After Inception: How Enduring is Job Creation by Startups?

The majority of the employment startups generate remains as new firms age, creating a lasting impact on the economy, according to this study.

Michael Horrell and Robert Litan
Ewing Marion Kauffman Foundation

Abstract:

We analyze a Business Dynamics Statistics (BDS) dataset broken out by firm age to determine how total employment in startups changes as startups age. Conventional thinking on employment from startups is that many of the new jobs created by startups evaporate over the course of just a few years as firms exit the market. By tracking cohorts of firms started from 1977–2000, we find this to not be the case. While many firms exit over the life of each cohort (destroying jobs), other firms also grow (creating jobs). This growth in employment partially balances out the jobs lost by closing and shrinking firms. We also look at how recessions affect employment in these cohorts of firms.

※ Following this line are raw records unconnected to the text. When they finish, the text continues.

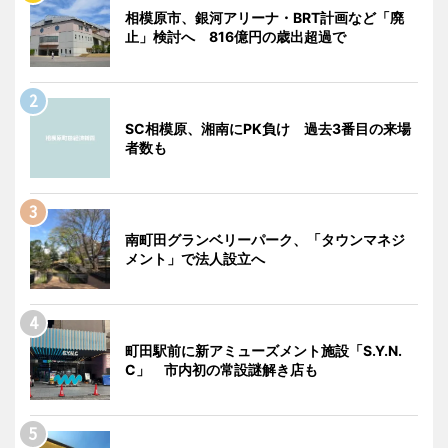
相模原市、銀河アリーナ・BRT計画など「廃
止」検討へ 816億円の歳出超過で
SC相模原、湘南にPK負け 過去3番目の来場
者数も
南町田グランベリーパーク、「タウンマネジ
メント」で法人設立へ
町田駅前に新アミューズメント施設「S.Y.N.
C」 市内初の常設謎解き店も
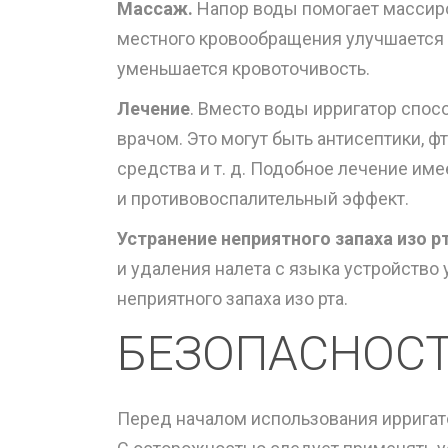
Массаж.
Напор воды помогает массиро
местного кровообращения улучшается с
уменьшается кровоточивость.
Лечение
. Вместо воды ирригатор спос
врачом. Это могут быть антисептики,
средства и т. д. Подобное лечение и
и противовоспалительный эффект.
Устранение неприятного запаха изо рт
и удаления налета с языка устройство
неприятного запаха изо рта.
БЕЗОПАСНОСТ
Перед началом использования ирригат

We find that starting a firm during a recession does not affect employment levels five years later, but cohorts of firms exposed to prolonged recessions did experience significantly lower employment levels.

Key Findings

  • Cohorts of firms started each year retain, on average, 80 percent of their initial total employment to age five.
  • Older cohorts of firms exhibit increasingly higher employment retention rates over five years, but these rates are not substantially higher than those of new startup cohorts.
  • Cohorts that start during a recession hire fewer people in the first few years following their birth, but they catch back up to the same levels of employment at age five.
  • Prolonged recessions, on the other hand, appear to lower employment among cohorts. Cohorts at age five that had survived through portions of three recession years had roughly 10 percent less employment (as compared to their startup years) than cohorts of firms that encountered no recessions in their first five years.